What does this mean for other non-expansion states? Looking ahead expansion could be a federal election issue as the Biden administration continues to encourage states to adopt expansion and has also proposed measures to cover people in states that do not expand. At the same time, Republican presidential candidates, including former President Trump and Governor Ron DeSantis, have called for renewed efforts to repeal and replace the ACA. In addition, Governor DeSantis of Florida and former Governor of South Carolina Nikki Haley have opposed Medicaid expansion in their states. While a number of states have been able to adopt expansion through a ballot measure, that option is not available to most other non-expansion states. At the state level, Medicaid expansion was a topic in the recent Mississippi gubernatorial race, but Governor Tate Reeves was re-elected in 2023, taking expansion off the table.
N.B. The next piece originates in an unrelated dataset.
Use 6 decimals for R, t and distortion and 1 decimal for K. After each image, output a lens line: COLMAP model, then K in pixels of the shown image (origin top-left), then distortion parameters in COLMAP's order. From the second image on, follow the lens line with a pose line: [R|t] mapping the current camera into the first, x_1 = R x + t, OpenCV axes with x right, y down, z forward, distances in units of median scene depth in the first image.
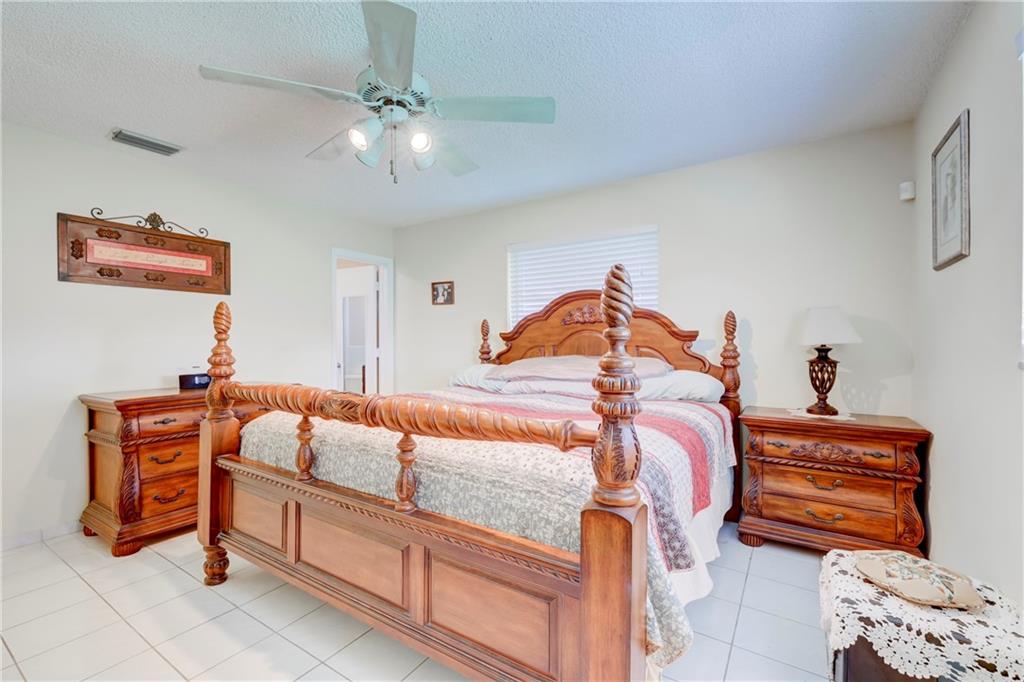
lens RADIAL K [[435.6, 0, 511.1], [0, 435.6, 343.8], [0, 0, 1]] dist [0.000628, -0.000208]
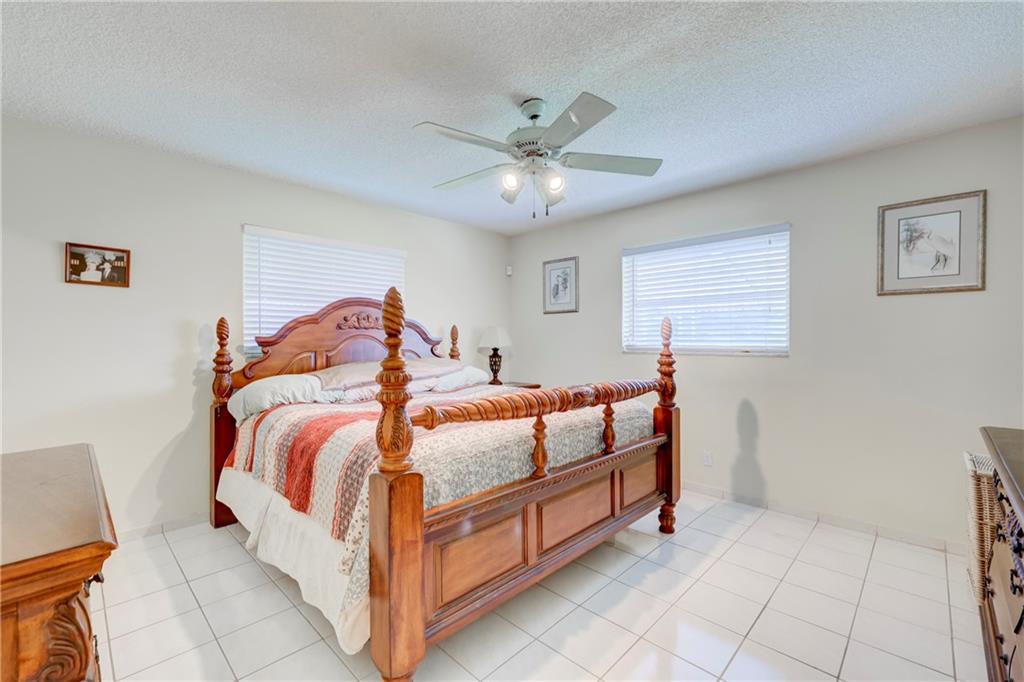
lens RADIAL K [[435.6, 0, 511.1], [0, 435.6, 343.8], [0, 0, 1]] dist [0.000628, -0.000208]
pose [[0.190574, -0.000102, 0.981673, -0.865696], [0.012646, 0.999917, -0.002351, -0.004529], [-0.981591, 0.012862, 0.190559, 0.483449]]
Expansion is unlikely to be a major issue in upcoming statewide gubernatorial elections, as none of the remaining non-expansion states have a gubernatorial election in 2024; however, there could be changes in the make-up of state legislatures. Some states to watch include Kansas and Wisconsin, where Democratic governors have continued to support expansion. Kansas’ governor recently re-initiated discussion of Medicaid expansion, but it is unclear if the state legislature will take-up the proposal.